Key Design Decisions
Multi-Model Routing
Not every task needs GPT-4o. Purpose-driven model selection keeps costs down and latency low without sacrificing quality where it matters.
- GPT-4o — Complex reasoning
- GPT-5-Nano — Classification & decisions
- DeepSeek-V3 — Long-form generation
- Phi-4-mini — Structured extraction
Qdrant over ChromaDB
ChromaDB works for prototypes. For production multi-agent memory with session scoping and metadata filtering:
- Session-scoped payload filtering
- Persistent named collections
- Per-agent isolation at query time
- Docker-native with volume persistence
asyncio over Celery
This is real-time orchestration, not a job queue. Agents need to respond within a single HTTP request cycle.
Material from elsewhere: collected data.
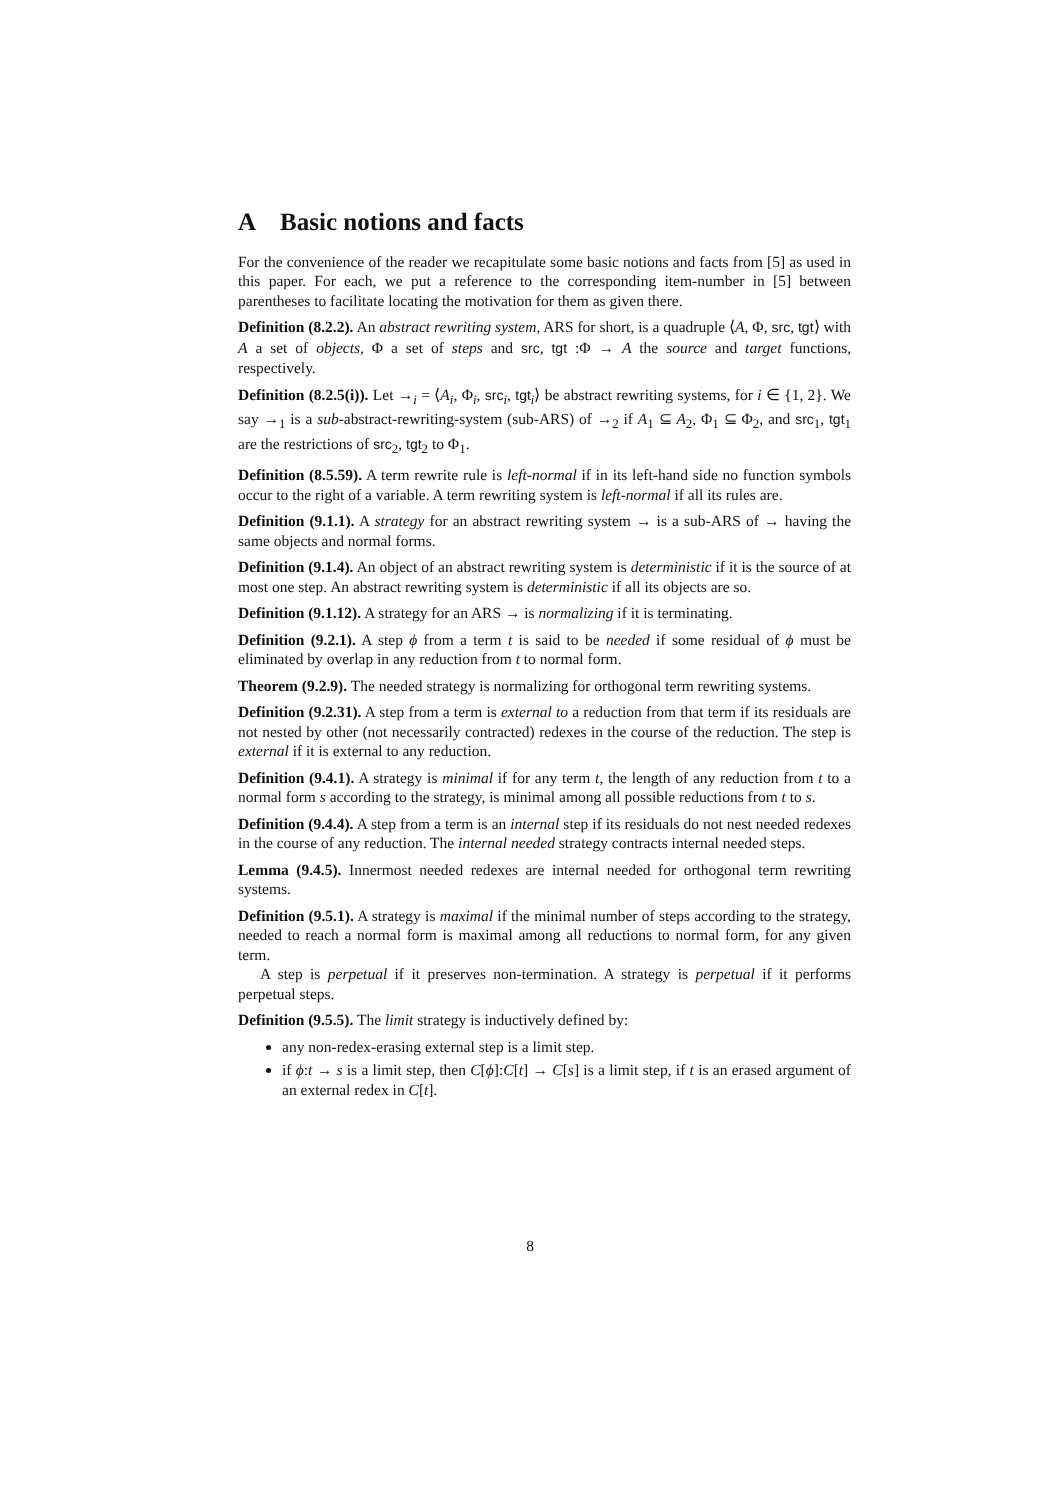A Basic notions and facts
For the convenience of the reader we recapitulate some basic notions and facts from [5] as used in this paper. For each, we put a reference to the corresponding item-number in [5] between parentheses to facilitate locating the motivation for them as given there.
Definition (8.2.2). An abstract rewriting system, ARS for short, is a quadruple ⟨A, Φ, src, tgt⟩ with A a set of objects, Φ a set of steps and src, tgt :Φ → A the source and target functions, respectively.
Definition (8.2.5(i)). Let →<sub>i</sub> = ⟨A<sub>i</sub>, Φ<sub>i</sub>, src<sub>i</sub>, tgt<sub>i</sub>⟩ be abstract rewriting systems, for i ∈ {1, 2}. We say →<sub>1</sub> is a sub-abstract-rewriting-system (sub-ARS) of →<sub>2</sub> if A<sub>1</sub> ⊆ A<sub>2</sub>, Φ<sub>1</sub> ⊆ Φ<sub>2</sub>, and src<sub>1</sub>, tgt<sub>1</sub> are the restrictions of src<sub>2</sub>, tgt<sub>2</sub> to Φ<sub>1</sub>.
Definition (8.5.59). A term rewrite rule is left-normal if in its left-hand side no function symbols occur to the right of a variable. A term rewriting system is left-normal if all its rules are.
Definition (9.1.1). A strategy for an abstract rewriting system → is a sub-ARS of → having the same objects and normal forms.
Definition (9.1.4). An object of an abstract rewriting system is deterministic if it is the source of at most one step. An abstract rewriting system is deterministic if all its objects are so.
Definition (9.1.12). A strategy for an ARS → is normalizing if it is terminating.
Definition (9.2.1). A step ϕ from a term t is said to be needed if some residual of ϕ must be eliminated by overlap in any reduction from t to normal form.
Theorem (9.2.9). The needed strategy is normalizing for orthogonal term rewriting systems.
Definition (9.2.31). A step from a term is external to a reduction from that term if its residuals are not nested by other (not necessarily contracted) redexes in the course of the reduction. The step is external if it is external to any reduction.
Definition (9.4.1). A strategy is minimal if for any term t, the length of any reduction from t to a normal form s according to the strategy, is minimal among all possible reductions from t to s.
Definition (9.4.4). A step from a term is an internal step if its residuals do not nest needed redexes in the course of any reduction. The internal needed strategy contracts internal needed steps.
Lemma (9.4.5). Innermost needed redexes are internal needed for orthogonal term rewriting systems.
Definition (9.5.1). A strategy is maximal if the minimal number of steps according to the strategy, needed to reach a normal form is maximal among all reductions to normal form, for any given term.
A step is perpetual if it preserves non-termination. A strategy is perpetual if it performs perpetual steps.
Definition (9.5.5). The limit strategy is inductively defined by:
any non-redex-erasing external step is a limit step.
if ϕ:t → s is a limit step, then C[ϕ]:C[t] → C[s] is a limit step, if t is an erased argument of an external redex in C[t].
8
- Sub-5s latency for parallel LLM calls
- ContextVar isolation per async task
- No message broker dependency
- Native Python 3.12 async
Feature-Flagged Agent Framework
The platform runs fully without an Azure subscription. Agent Framework integration is toggled with a single flag.
USE_AGENT_FRAMEWORK=true— Full Foundry integrationUSE_AGENT_FRAMEWORK=false— Direct Azure OpenAI calls- Graceful degradation, no code changes
- AF adds observability, not core logic
Infrastructure
nginx SPA
Single-file frontend. No build step, no bundler.
FastAPI
Orchestration, memory, claims, governance.
Qdrant
Vector DB with named volume for persistence.
$ docker compose up # Local development — 3 containers $ azd up # Azure deployment — zero architecture changes
“Zero-to-deployed in one command. That's not marketing — that's the actual developer experience. Same containers, same networking, same volumes. Local and cloud are architecturally identical.”
“Most people build multi-agent demos. I built a multi-agent system — with persistent memory, inconsistency detection, and production deployment. The architecture matters more than the demo.”